To be done: Can you transcribe the entries word for word, from their very beginning through the line containing "collection date: 1880-07-22", with both ends included and the pictures left out?

-- BEGIN --

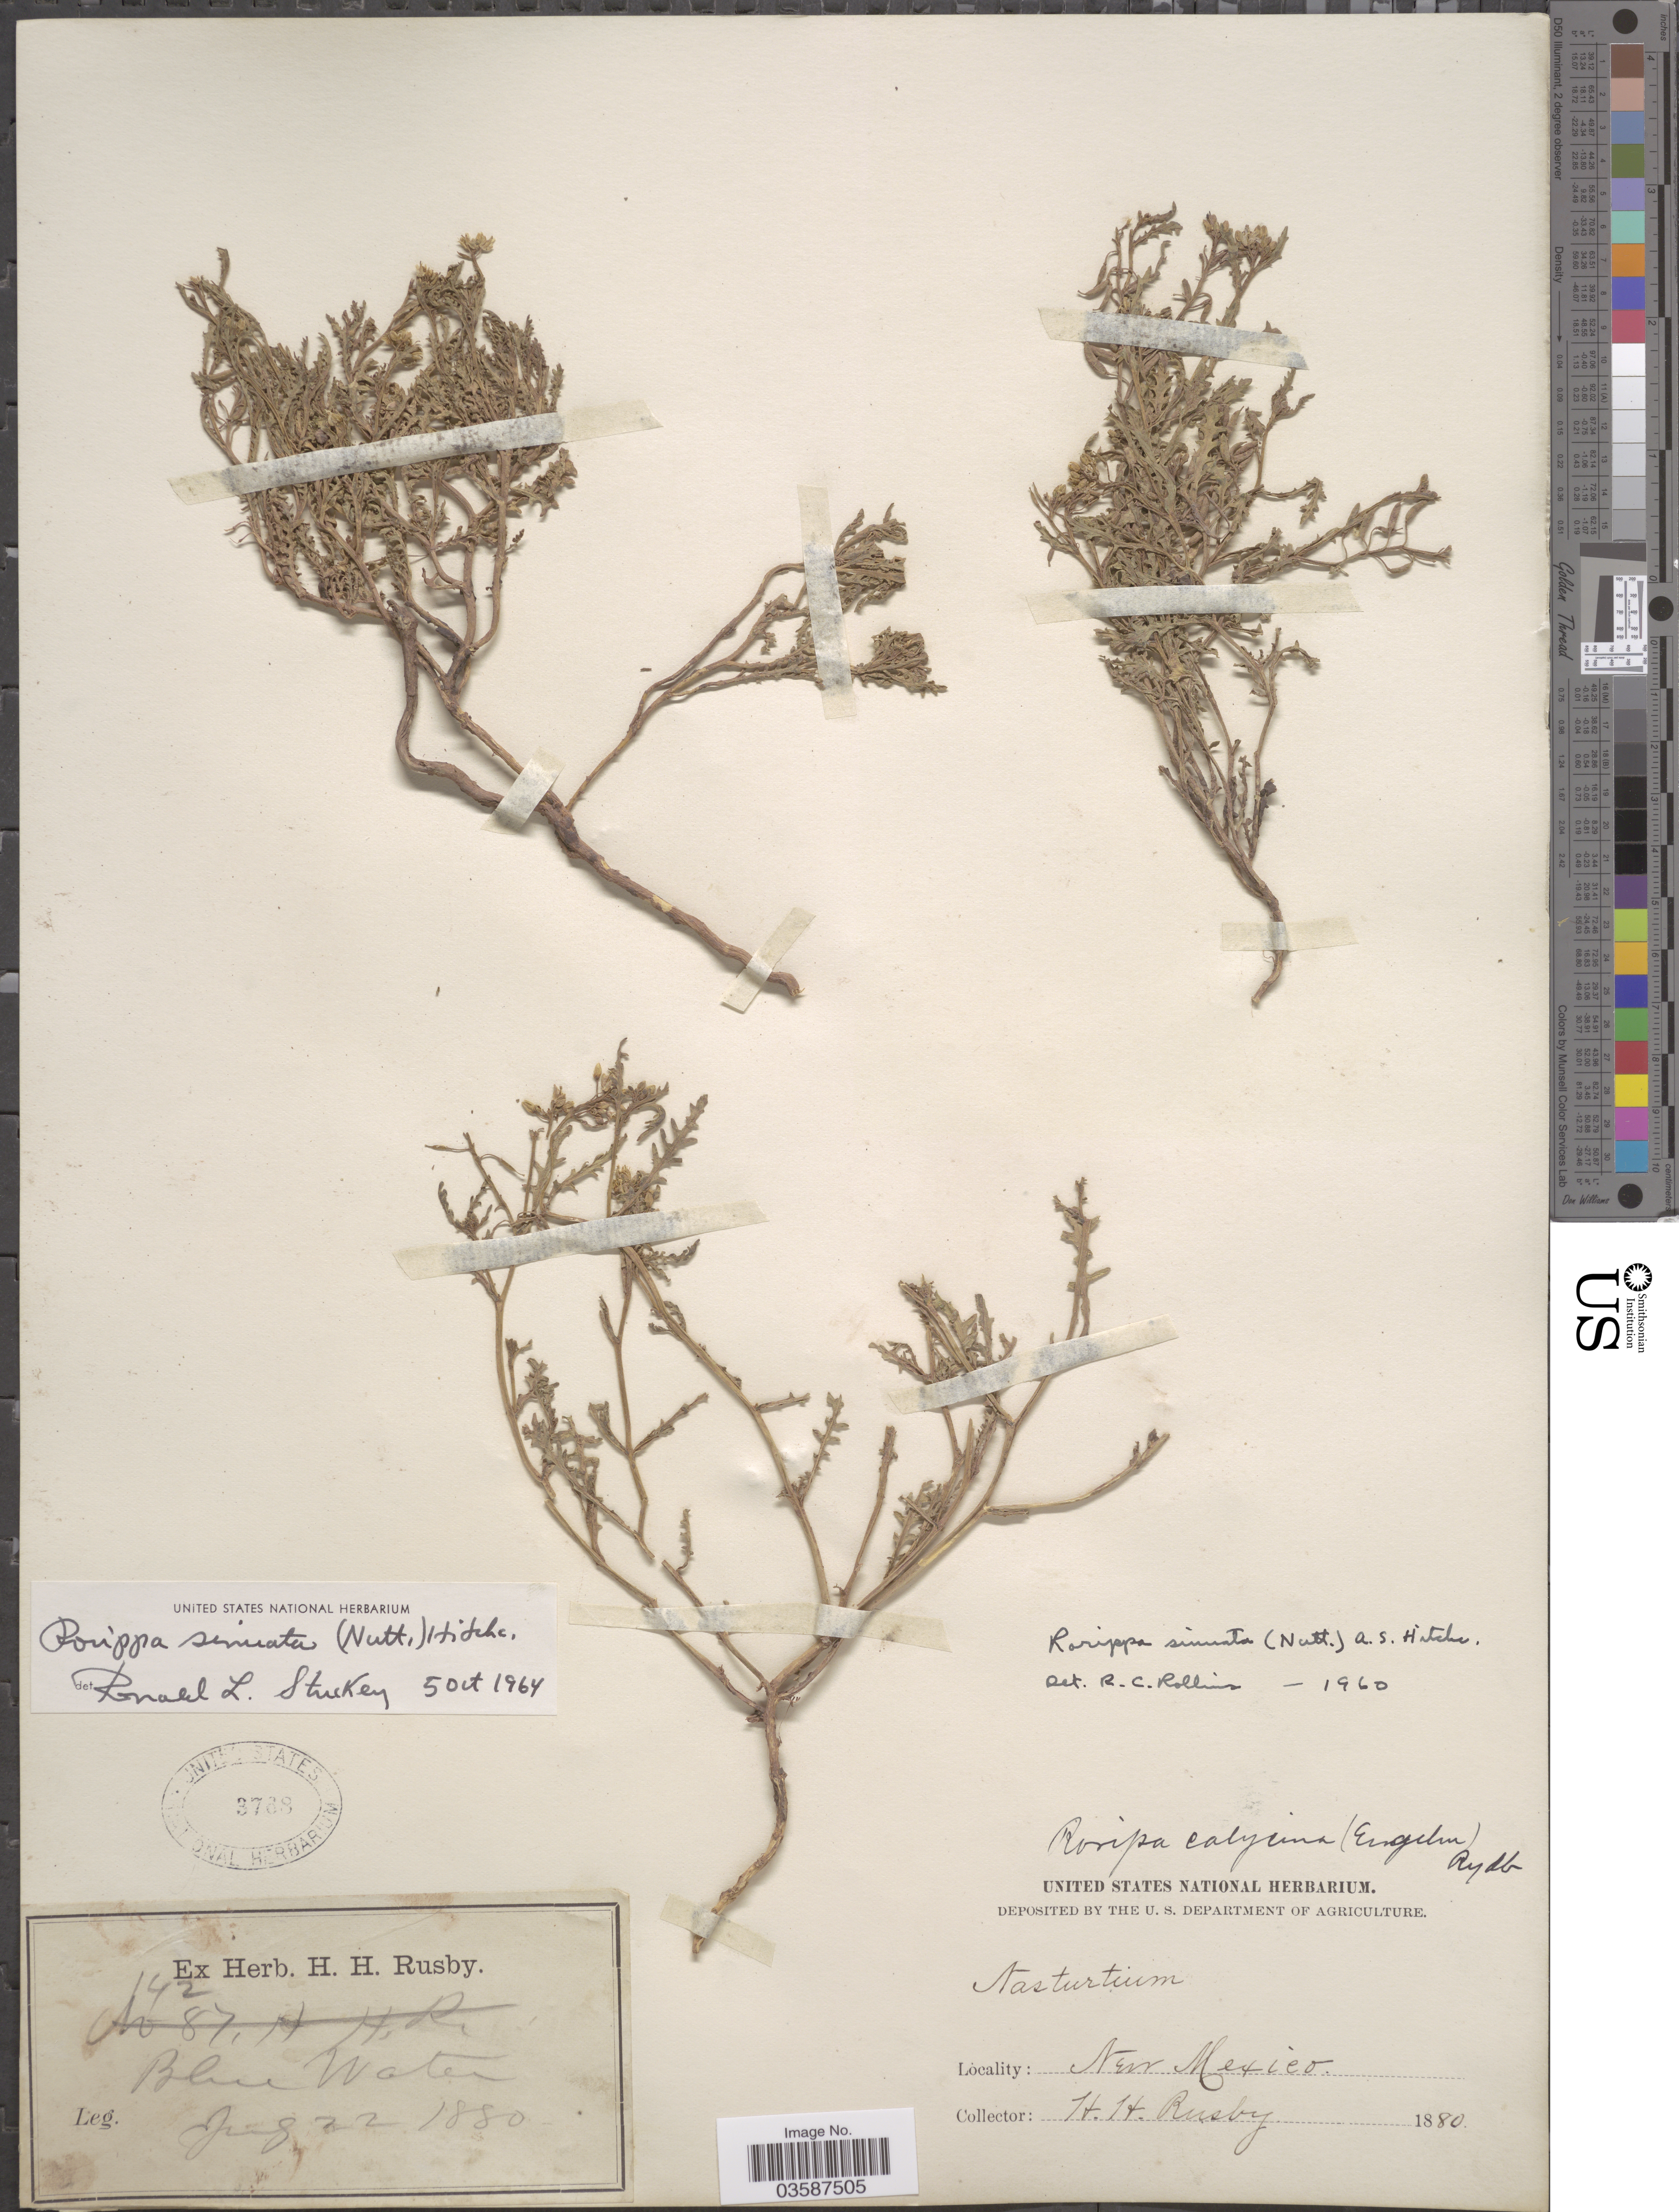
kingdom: Plantae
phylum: Tracheophyta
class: Magnoliopsida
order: Brassicales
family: Brassicaceae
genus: Rorippa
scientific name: Rorippa sinuata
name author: (Nutt.) Hitchc.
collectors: H. H. Rusby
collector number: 142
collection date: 1880-07-22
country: United States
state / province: New Mexico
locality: Blue water.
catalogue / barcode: US 3788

-- END --

Completed exercise:
kingdom: Plantae
phylum: Tracheophyta
class: Magnoliopsida
order: Brassicales
family: Brassicaceae
genus: Rorippa
scientific name: Rorippa sinuata
name author: (Nutt.) Hitchc.
collectors: H. H. Rusby
collector number: 142
collection date: 1880-07-22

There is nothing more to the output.